Data:
= = = = =

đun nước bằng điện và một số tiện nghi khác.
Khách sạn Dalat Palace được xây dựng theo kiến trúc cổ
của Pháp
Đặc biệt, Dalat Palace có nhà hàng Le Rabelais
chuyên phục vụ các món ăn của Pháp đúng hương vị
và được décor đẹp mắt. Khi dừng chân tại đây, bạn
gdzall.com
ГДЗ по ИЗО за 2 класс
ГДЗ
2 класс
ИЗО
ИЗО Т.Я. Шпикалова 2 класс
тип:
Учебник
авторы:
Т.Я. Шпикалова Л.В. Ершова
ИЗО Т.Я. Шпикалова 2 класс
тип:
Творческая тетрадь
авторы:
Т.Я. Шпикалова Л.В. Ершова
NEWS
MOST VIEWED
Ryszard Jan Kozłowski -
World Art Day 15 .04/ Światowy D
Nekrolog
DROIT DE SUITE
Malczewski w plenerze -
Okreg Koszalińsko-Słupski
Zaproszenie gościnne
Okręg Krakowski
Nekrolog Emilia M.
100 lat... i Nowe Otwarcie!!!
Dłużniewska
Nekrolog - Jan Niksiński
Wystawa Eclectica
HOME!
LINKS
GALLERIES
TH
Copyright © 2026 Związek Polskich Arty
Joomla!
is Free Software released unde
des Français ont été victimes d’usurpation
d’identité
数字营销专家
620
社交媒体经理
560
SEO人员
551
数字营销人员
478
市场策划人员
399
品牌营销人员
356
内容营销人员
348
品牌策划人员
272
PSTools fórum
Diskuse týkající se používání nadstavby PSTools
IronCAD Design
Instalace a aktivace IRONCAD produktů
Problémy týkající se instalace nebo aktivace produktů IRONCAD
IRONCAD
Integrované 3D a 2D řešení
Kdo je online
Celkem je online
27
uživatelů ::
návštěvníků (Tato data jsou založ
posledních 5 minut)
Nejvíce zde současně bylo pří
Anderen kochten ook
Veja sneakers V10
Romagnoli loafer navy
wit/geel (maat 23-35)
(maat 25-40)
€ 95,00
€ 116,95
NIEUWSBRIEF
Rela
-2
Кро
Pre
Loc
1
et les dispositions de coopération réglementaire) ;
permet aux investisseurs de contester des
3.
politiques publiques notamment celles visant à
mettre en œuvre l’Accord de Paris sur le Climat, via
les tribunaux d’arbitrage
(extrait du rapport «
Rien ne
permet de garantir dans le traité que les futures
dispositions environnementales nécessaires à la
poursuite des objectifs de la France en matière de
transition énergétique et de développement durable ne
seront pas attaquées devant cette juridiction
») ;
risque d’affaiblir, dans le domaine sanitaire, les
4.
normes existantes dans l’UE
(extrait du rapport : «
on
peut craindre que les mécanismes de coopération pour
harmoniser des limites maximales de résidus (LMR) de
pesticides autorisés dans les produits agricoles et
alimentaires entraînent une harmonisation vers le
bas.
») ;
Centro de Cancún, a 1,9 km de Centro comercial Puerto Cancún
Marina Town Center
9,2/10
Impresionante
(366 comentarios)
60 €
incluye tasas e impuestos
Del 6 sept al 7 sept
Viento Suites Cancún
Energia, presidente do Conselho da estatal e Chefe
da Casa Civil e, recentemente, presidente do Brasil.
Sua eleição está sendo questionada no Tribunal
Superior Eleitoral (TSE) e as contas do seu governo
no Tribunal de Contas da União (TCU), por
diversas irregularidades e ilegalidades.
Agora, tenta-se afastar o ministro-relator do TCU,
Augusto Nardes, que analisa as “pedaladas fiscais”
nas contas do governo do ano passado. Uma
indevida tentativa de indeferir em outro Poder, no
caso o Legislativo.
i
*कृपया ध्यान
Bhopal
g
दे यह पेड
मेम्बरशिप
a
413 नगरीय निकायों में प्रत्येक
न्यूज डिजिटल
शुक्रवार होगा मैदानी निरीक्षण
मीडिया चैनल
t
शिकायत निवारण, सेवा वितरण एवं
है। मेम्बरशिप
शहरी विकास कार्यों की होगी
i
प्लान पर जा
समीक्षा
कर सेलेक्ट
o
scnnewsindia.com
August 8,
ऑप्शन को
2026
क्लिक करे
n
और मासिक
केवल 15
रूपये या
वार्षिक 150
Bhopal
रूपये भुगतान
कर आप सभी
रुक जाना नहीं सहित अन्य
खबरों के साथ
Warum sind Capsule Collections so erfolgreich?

= = = = =

Exercise:
Convert every line of text from the items above into a JSON list of strings, one string per line, skipping blank lines.

Written solution:
[
  "đun nước bằng điện và một số tiện nghi khác.",
  "Khách sạn Dalat Palace được xây dựng theo kiến trúc cổ",
  "của Pháp",
  "Đặc biệt, Dalat Palace có nhà hàng Le Rabelais",
  "chuyên phục vụ các món ăn của Pháp đúng hương vị",
  "và được décor đẹp mắt. Khi dừng chân tại đây, bạn",
  "gdzall.com",
  "ГДЗ по ИЗО за 2 класс",
  "ГДЗ",
  "2 класс",
  "ИЗО",
  "ИЗО Т.Я. Шпикалова 2 класс",
  "тип:",
  "Учебник",
  "авторы:",
  "Т.Я. Шпикалова Л.В. Ершова",
  "ИЗО Т.Я. Шпикалова 2 класс",
  "тип:",
  "Творческая тетрадь",
  "авторы:",
  "Т.Я. Шпикалова Л.В. Ершова",
  "NEWS",
  "MOST VIEWED",
  "Ryszard Jan Kozłowski -",
  "World Art Day 15 .04/ Światowy D",
  "Nekrolog",
  "DROIT DE SUITE",
  "Malczewski w plenerze -",
  "Okreg Koszalińsko-Słupski",
  "Zaproszenie gościnne",
  "Okręg Krakowski",
  "Nekrolog Emilia M.",
  "100 lat... i Nowe Otwarcie!!!",
  "Dłużniewska",
  "Nekrolog - Jan Niksiński",
  "Wystawa Eclectica",
  "HOME!",
  "LINKS",
  "GALLERIES",
  "TH",
  "Copyright © 2026 Związek Polskich Arty",
  "Joomla!",
  "is Free Software released unde",
  "des Français ont été victimes d’usurpation",
  "d’identité",
  "数字营销专家",
  "620",
  "社交媒体经理",
  "560",
  "SEO人员",
  "551",
  "数字营销人员",
  "478",
  "市场策划人员",
  "399",
  "品牌营销人员",
  "356",
  "内容营销人员",
  "348",
  "品牌策划人员",
  "272",
  "PSTools fórum",
  "Diskuse týkající se používání nadstavby PSTools",
  "IronCAD Design",
  "Instalace a aktivace IRONCAD produktů",
  "Problémy týkající se instalace nebo aktivace produktů IRONCAD",
  "IRONCAD",
  "Integrované 3D a 2D řešení",
  "Kdo je online",
  "Celkem je online",
  "27",
  "uživatelů ::",
  "návštěvníků (Tato data jsou založ",
  "posledních 5 minut)",
  "Nejvíce zde současně bylo pří",
  "Anderen kochten ook",
  "Veja sneakers V10",
  "Romagnoli loafer navy",
  "wit/geel (maat 23-35)",
  "(maat 25-40)",
  "€ 95,00",
  "€ 116,95",
  "NIEUWSBRIEF",
  "Rela",
  "-2",
  "Кро",
  "Pre",
  "Loc",
  "1",
  "et les dispositions de coopération réglementaire) ;",
  "permet aux investisseurs de contester des",
  "3.",
  "politiques publiques notamment celles visant à",
  "mettre en œuvre l’Accord de Paris sur le Climat, via",
  "les tribunaux d’arbitrage",
  "(extrait du rapport «",
  "Rien ne",
  "permet de garantir dans le traité que les futures",
  "dispositions environnementales nécessaires à la",
  "poursuite des objectifs de la France en matière de",
  "transition énergétique et de développement durable ne",
  "seront pas attaquées devant cette juridiction",
  "») ;",
  "risque d’affaiblir, dans le domaine sanitaire, les",
  "4.",
  "normes existantes dans l’UE",
  "(extrait du rapport : «",
  "on",
  "peut craindre que les mécanismes de coopération pour",
  "harmoniser des limites maximales de résidus (LMR) de",
  "pesticides autorisés dans les produits agricoles et",
  "alimentaires entraînent une harmonisation vers le",
  "bas.",
  "») ;",
  "Centro de Cancún, a 1,9 km de Centro comercial Puerto Cancún",
  "Marina Town Center",
  "9,2/10",
  "Impresionante",
  "(366 comentarios)",
  "60 €",
  "incluye tasas e impuestos",
  "Del 6 sept al 7 sept",
  "Viento Suites Cancún",
  "Energia, presidente do Conselho da estatal e Chefe",
  "da Casa Civil e, recentemente, presidente do Brasil.",
  "Sua eleição está sendo questionada no Tribunal",
  "Superior Eleitoral (TSE) e as contas do seu governo",
  "no Tribunal de Contas da União (TCU), por",
  "diversas irregularidades e ilegalidades.",
  "Agora, tenta-se afastar o ministro-relator do TCU,",
  "Augusto Nardes, que analisa as “pedaladas fiscais”",
  "nas contas do governo do ano passado. Uma",
  "indevida tentativa de indeferir em outro Poder, no",
  "caso o Legislativo.",
  "i",
  "*कृपया ध्यान",
  "Bhopal",
  "g",
  "दे यह पेड",
  "मेम्बरशिप",
  "a",
  "413 नगरीय निकायों में प्रत्येक",
  "न्यूज डिजिटल",
  "शुक्रवार होगा मैदानी निरीक्षण",
  "मीडिया चैनल",
  "t",
  "शिकायत निवारण, सेवा वितरण एवं",
  "है। मेम्बरशिप",
  "शहरी विकास कार्यों की होगी",
  "i",
  "प्लान पर जा",
  "समीक्षा",
  "कर सेलेक्ट",
  "o",
  "scnnewsindia.com",
  "August 8,",
  "ऑप्शन को",
  "2026",
  "क्लिक करे",
  "n",
  "और मासिक",
  "केवल 15",
  "रूपये या",
  "वार्षिक 150",
  "Bhopal",
  "रूपये भुगतान",
  "कर आप सभी",
  "रुक जाना नहीं सहित अन्य",
  "खबरों के साथ",
  "Warum sind Capsule Collections so erfolgreich?"
]